Frequently asked questions

What is the Single Resolution Fund and why do banks pay contributions?

The Single Resolution Fund (SRF) is the European mechanism that finances the orderly management of banks in crisis, avoiding the use of public money. Credit institutions and investment firms subject to the BRRD Directive make annual ex ante contributions, calculated according to Delegated Regulation (EU) 2015/63, now modified by Regulation (EU) 2026/440.

How does the calculation of contributions to the SRF change with the new regulation?

Regulation (EU) 2026/440 modifies the calculation method by eliminating one of the risk indicators that adjusted individual contributions. Additionally, it introduces procedural changes to simplify and expedite the determination of quotas. The specific impact varies depending on the risk profile and size of each entity.

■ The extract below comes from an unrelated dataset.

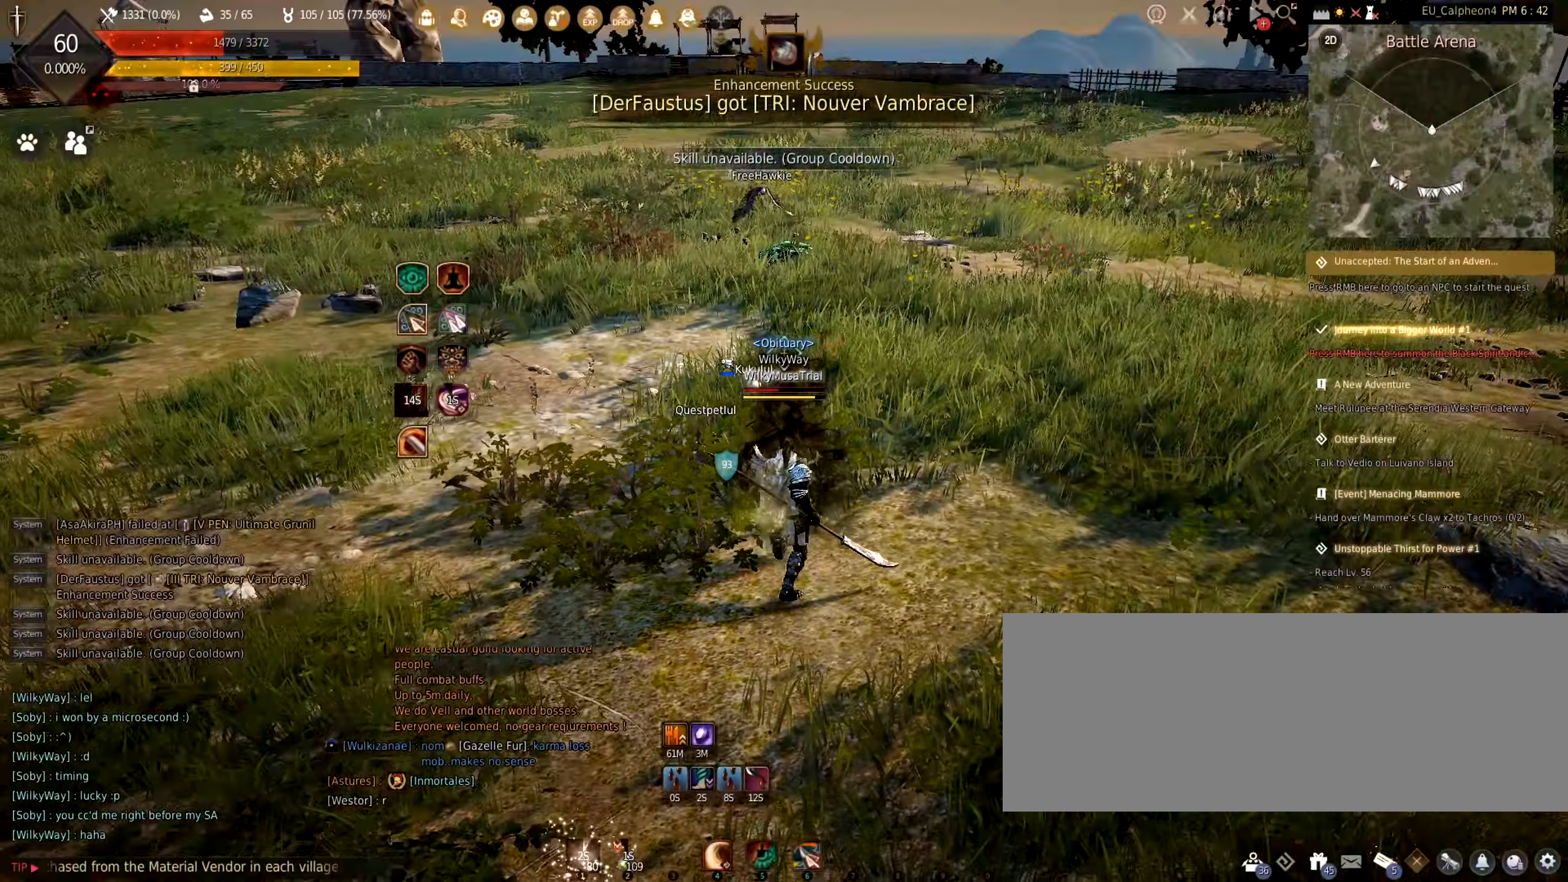
{"keys": ["s"], "mouse": [], "events": [[350, "c", "down"], [500, "c", "up"]]}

When does Regulation (EU) 2026/440 enter into force?

The entry into force date is not specified in the publication of 3 June 2026. Entities must monitor communications from the Single Resolution Board (SRB) and their national resolution authority to learn the exact application timeline.

Which entities must adapt their calculations to the new methodology?

All credit institutions and investment firms subject to Delegated Regulation (EU) 2015/63 and the BRRD Directive are affected. National resolution authorities are responsible for adapting their calculation systems and communicating the new quotas to each entity.

Will my contribution to the SRF go up or down with this change?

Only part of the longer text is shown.